The New Abnormal

2017 Global Market Outlook

The search for investment portfolio returns is not going to get any easier in 2017 against a backdrop of record U.S. equity prices, narrow credit spreads and low bond yields.


Introduction: investment tourism

Brexit and U.S. President-elect Donald Trump make a complicated late-cycle outlook even less predictable. Investors will need to navigate stretched valuations in 2017 and a potentially more aggressive U.S. Federal Reserve (Fed) as they work out the policy direction of the new U.S. administration.

Introduction

The United Nations has designated 2017 as the year of sustainable tourism1 , which I believe is a worthy accreditation in these environmentally sensitive times. It is a theme that investors would do well to follow, in our view. The search for returns is not going to get any easier against a backdrop of record U.S. equity prices, narrow credit spreads and low bond yields. We need to be tourists in the investment sense and venture further afield in our search for investment returns.

The election of Donald Trump as U.S. president has thrown an extra element of uncertainty into our outlook. We believe markets are assuming that the new administration will have a policy mix that will boost growth, equities, and the U.S. dollar, as well as push the Fed into more tightening. But there are large uncertainties about the president-elect's views. Some of his campaign comments about withdrawing from trade deals and imposing tariffs on China, if enacted, have the potential to send the global economy into a renewed downturn. The post-election optimism driving markets in late 2016 could quickly reverse.

With this backdrop, we would respond in three ways: (1) diversify sources of returns, (2) use a robust dynamic asset allocation process to guide tactical positioning, and (3) seek effective implementation capabilities.

Russell Investments has, for example, incorporated strategies such as bank loans and mortgage prepayments into some of the firm’s multi-asset portfolios. These assets potentially reduce exposure to rising interest rates and help diversify away from traditional credit exposure. Mortgage prepayments can provide exposure to much healthier household balance sheets and benefit from rising rates. With emerging markets hammered after the U.S. election on Nov. 8, 20162 , we think there are opportunities in select countries and their equity, bond and currency markets.
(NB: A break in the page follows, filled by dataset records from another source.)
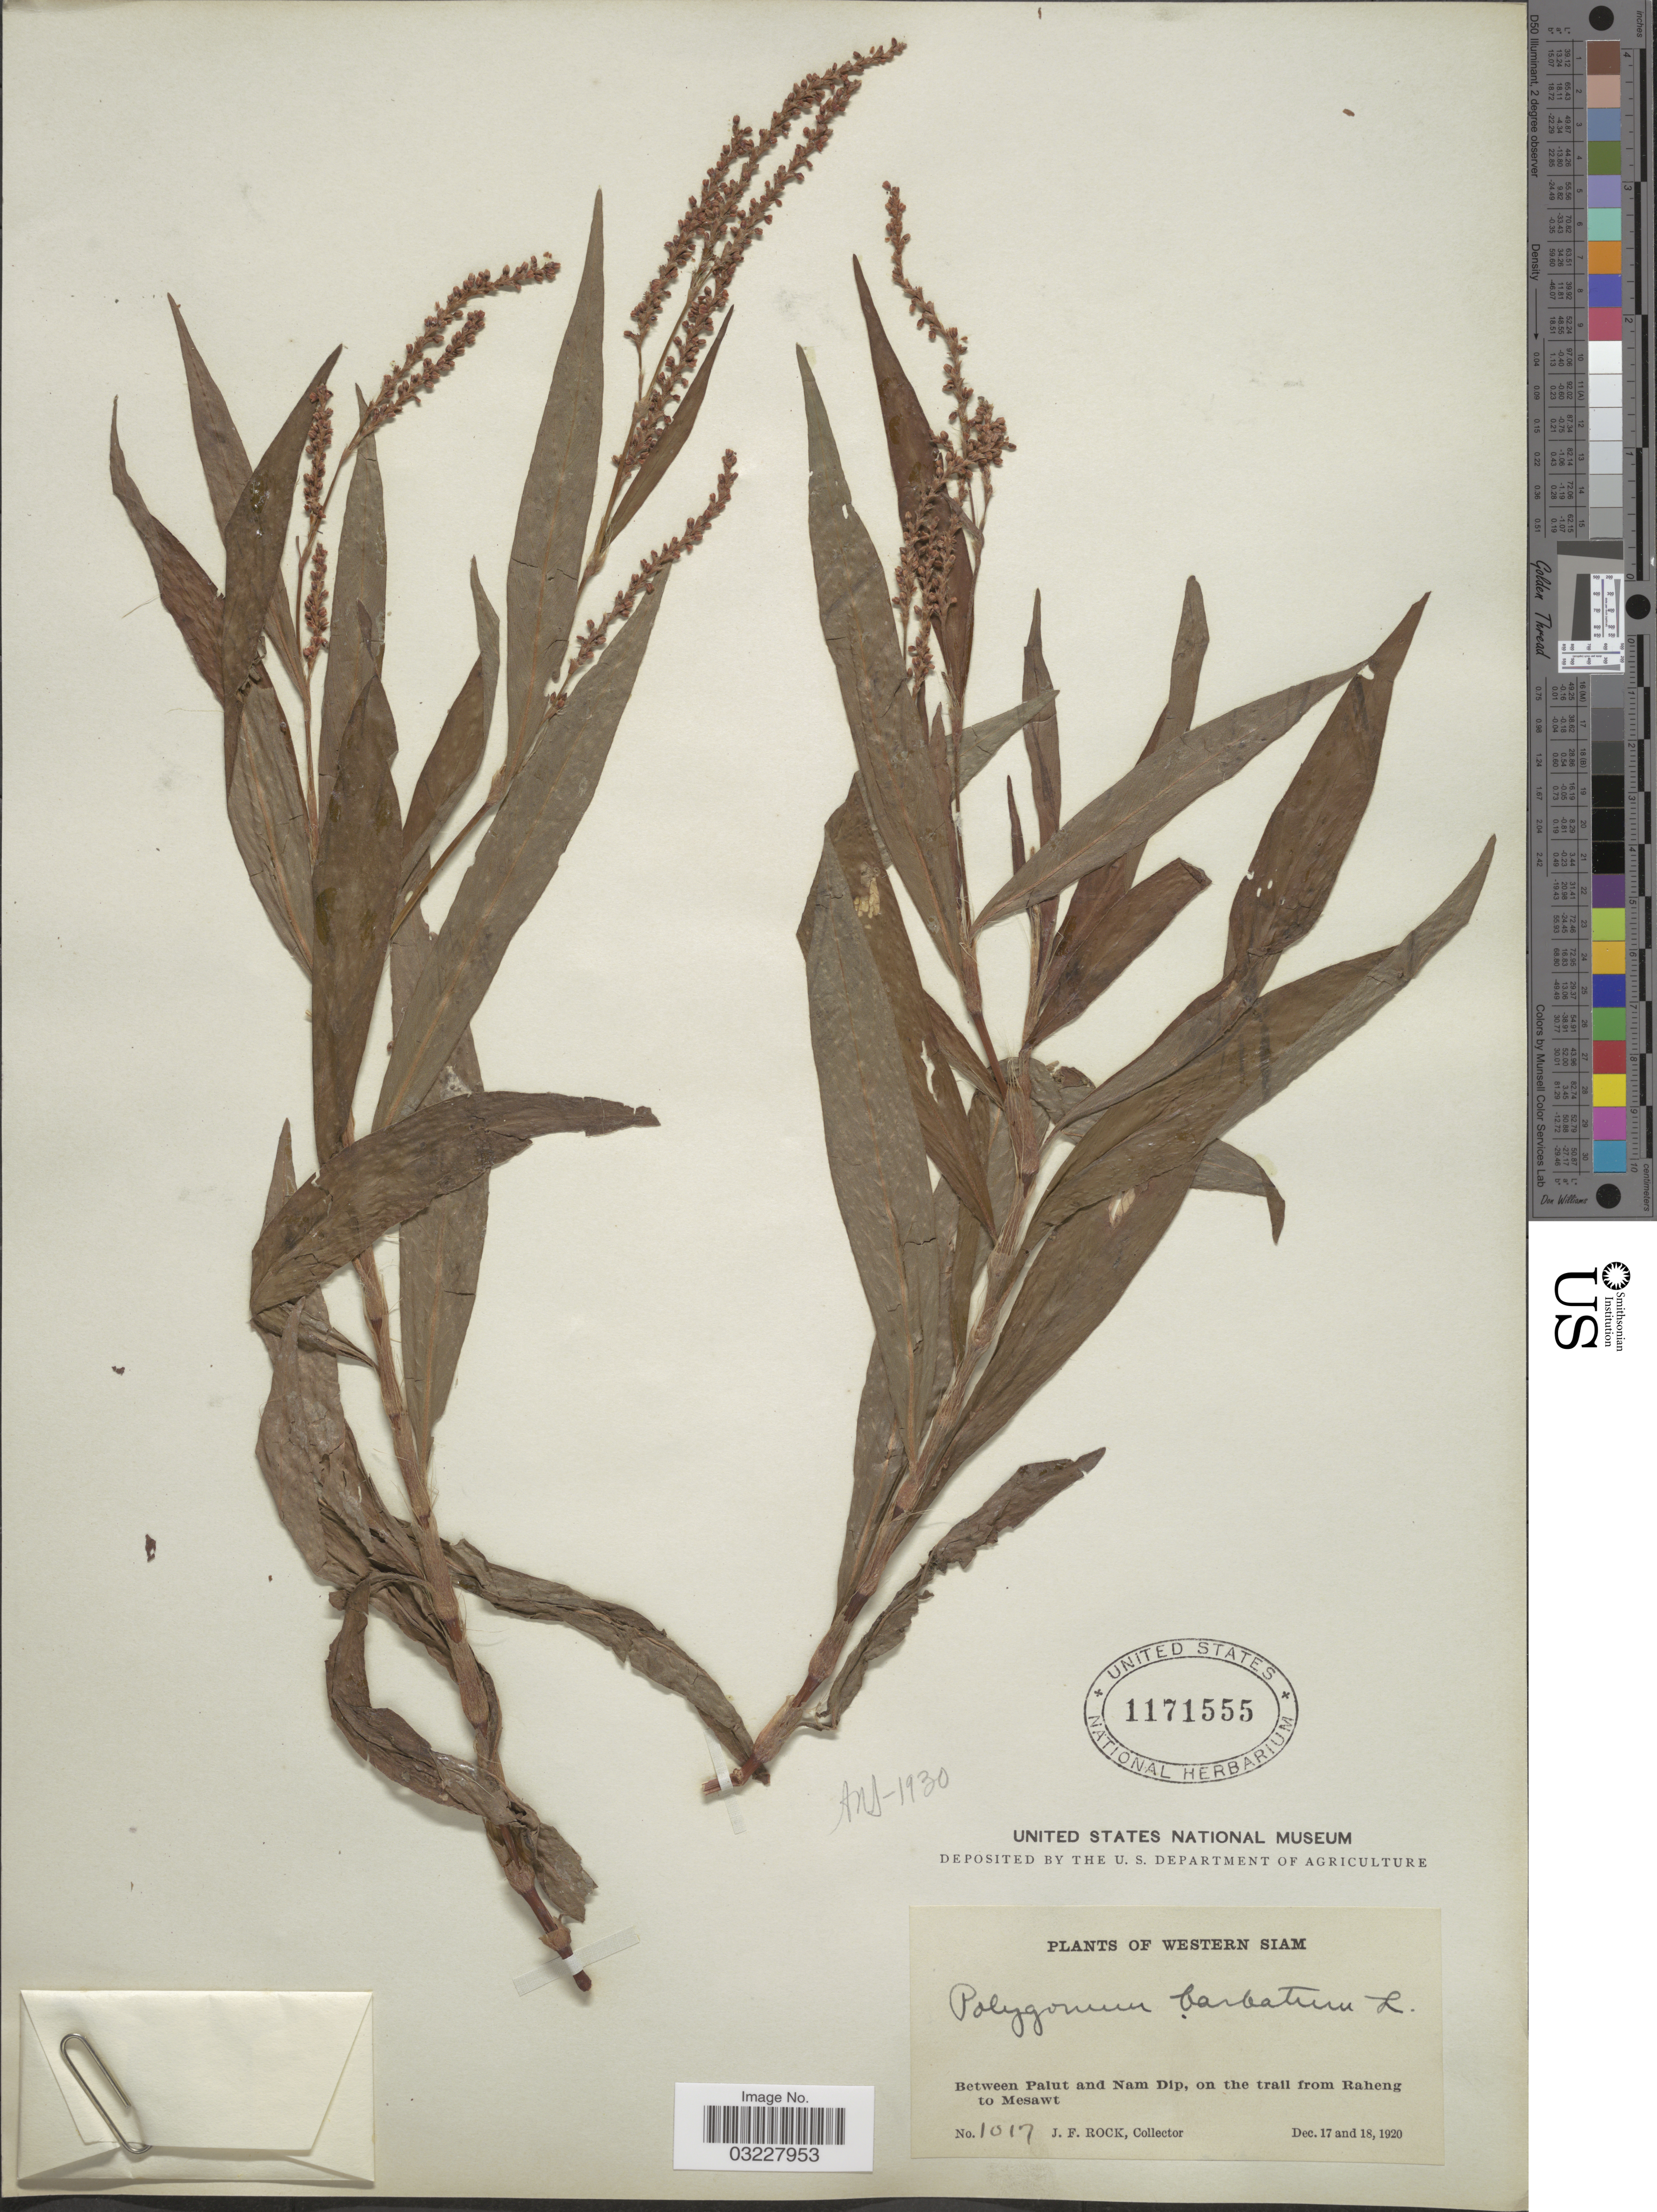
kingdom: Plantae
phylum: Tracheophyta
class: Magnoliopsida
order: Caryophyllales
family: Polygonaceae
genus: Polygonum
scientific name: Polygonum barbatum var. barbatum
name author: L.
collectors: J. Rock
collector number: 1017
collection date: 1920-12-17/1920-12-18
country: Thailand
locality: Western Siam. Between Palut and Nam Dip, on the trail from Raheng to Mesawt.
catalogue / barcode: US 1171555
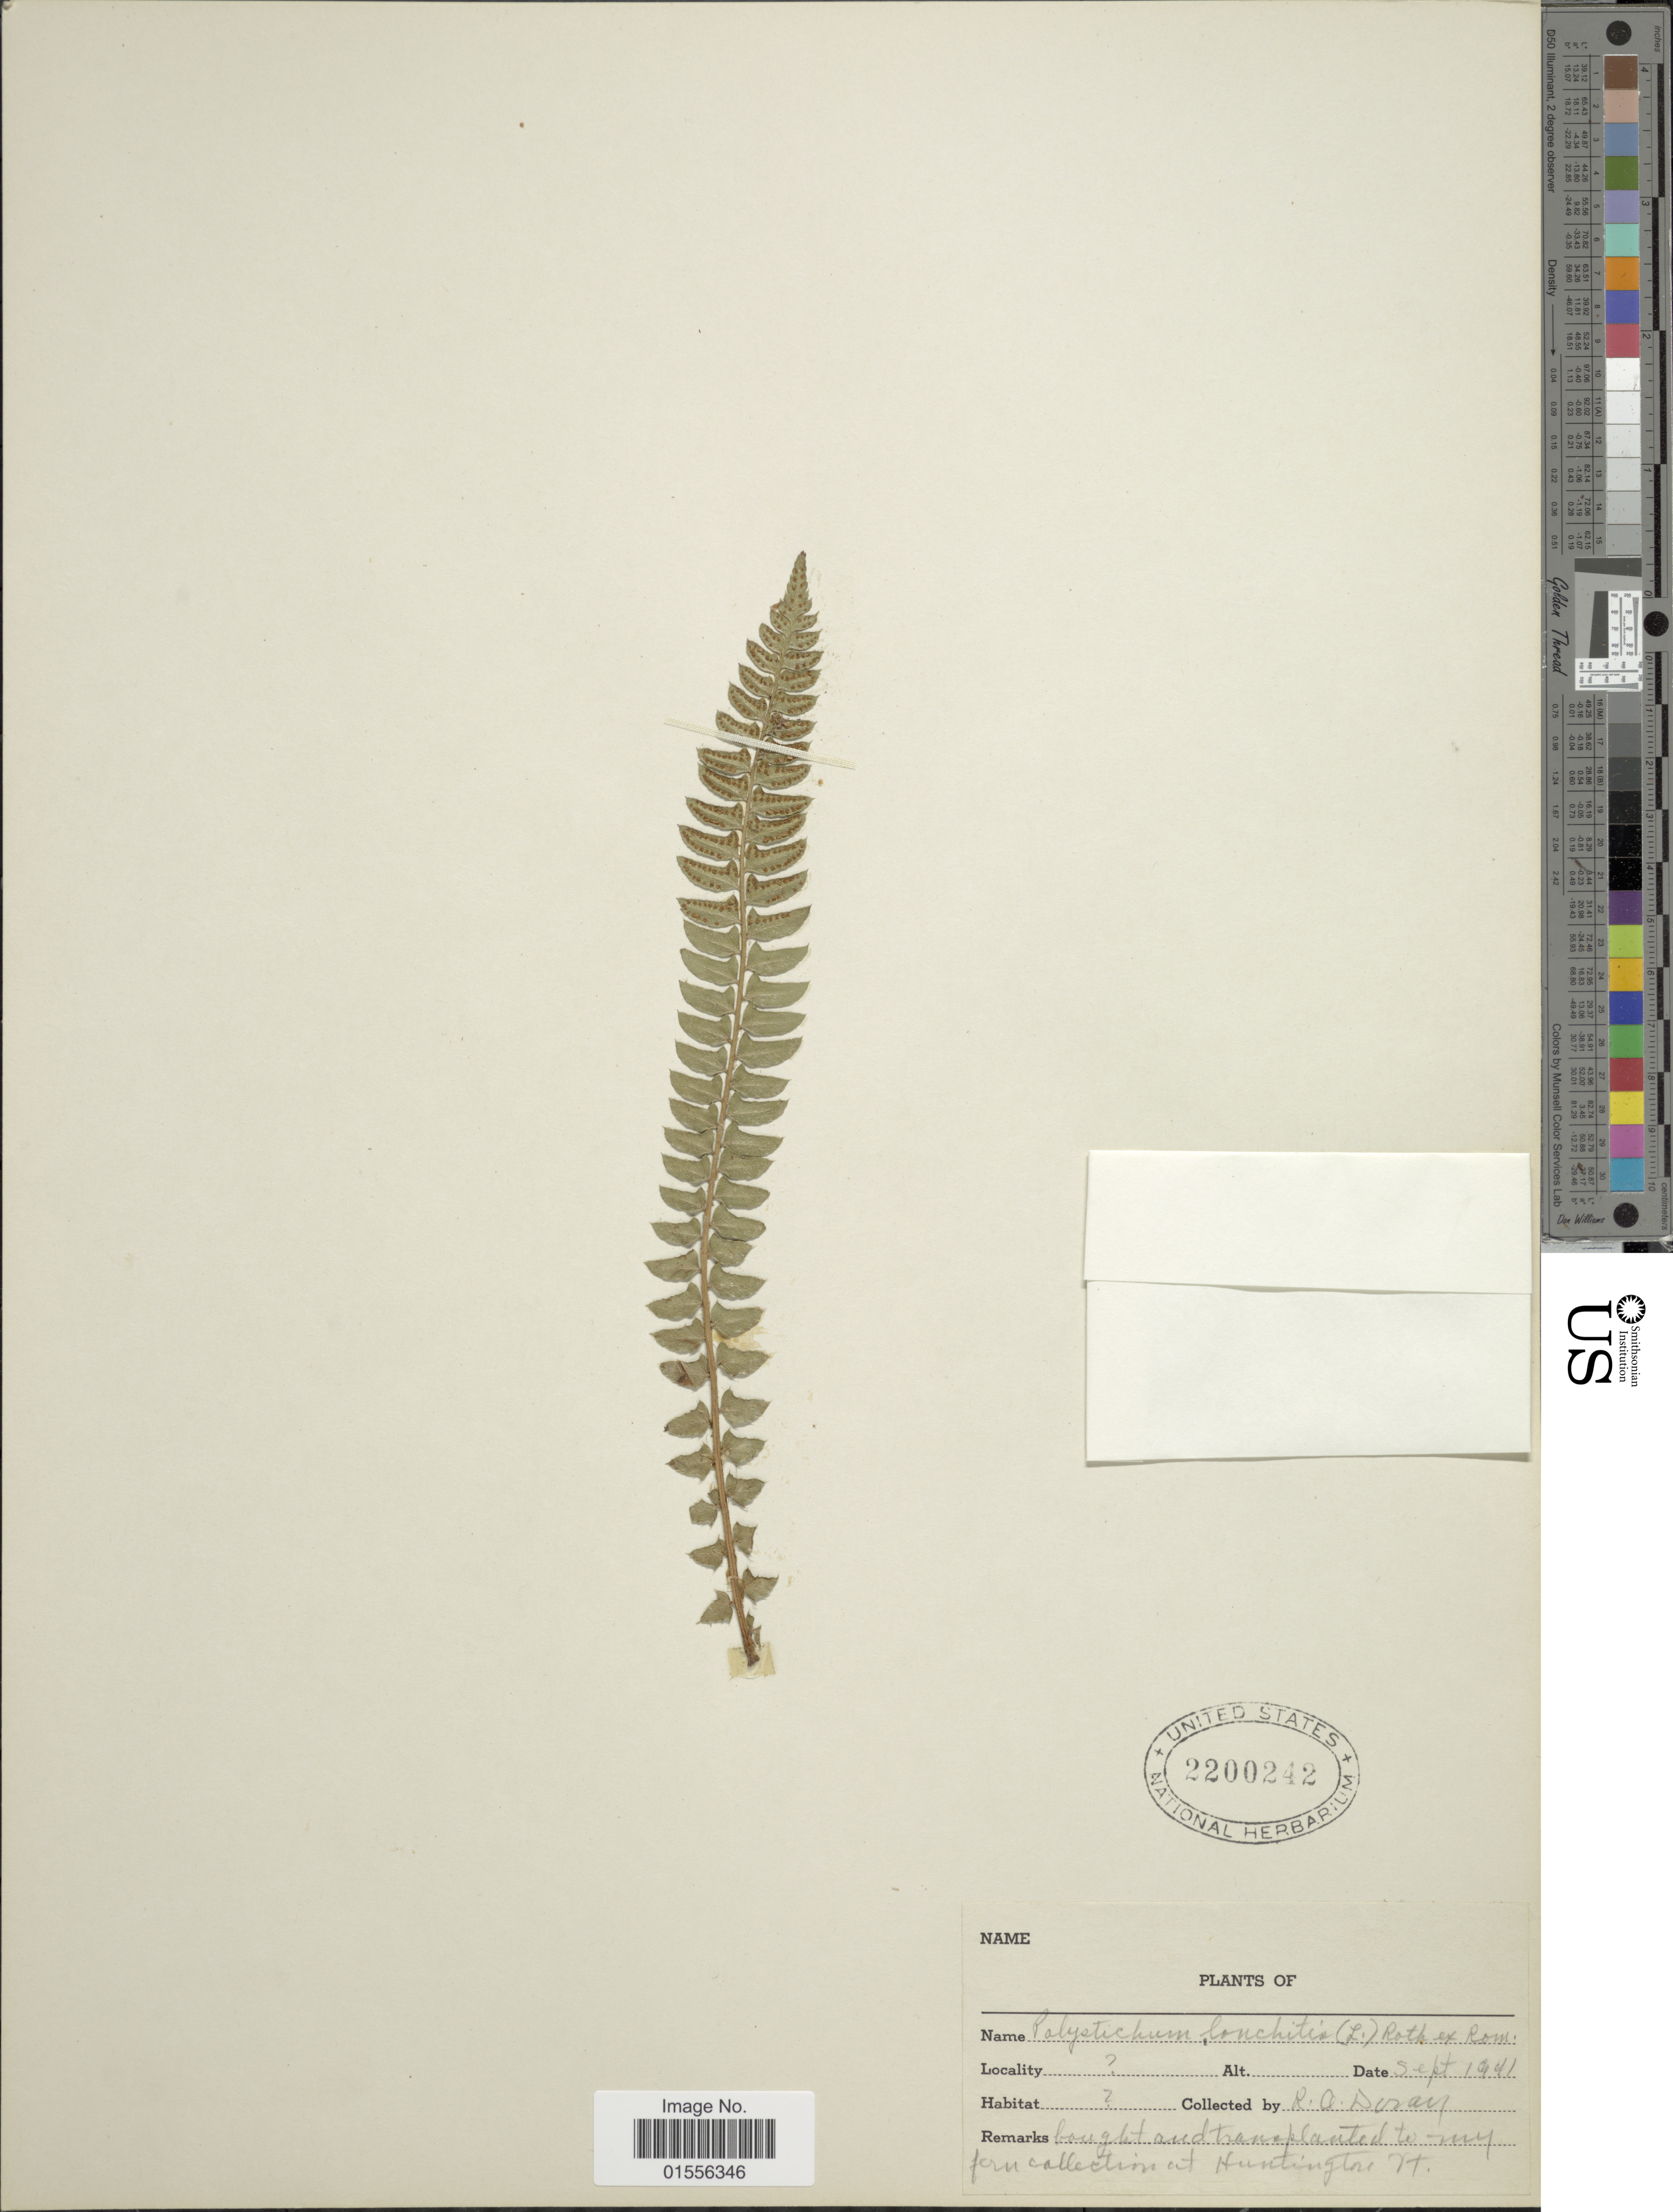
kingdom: Plantae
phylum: Tracheophyta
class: Polypodiopsida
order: Polypodiales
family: Dryopteridaceae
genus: Polystichum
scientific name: Polystichum lonchitis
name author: (Roth) L.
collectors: R. Doray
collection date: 1941-09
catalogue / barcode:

We’re also making extra use of factor-based strategies. For example, our Conscious Currency™ strategy uses the factor constituents of value, carry and trend to help provide diversified returns. We believe that dynamically managing currency exposures will be essential in 2017 with policy-related volatility in these markets. Our portfolio managers have widened their direct investment capabilities to gain access to equity factors such as growth, value, quality, volatility, momentum and size.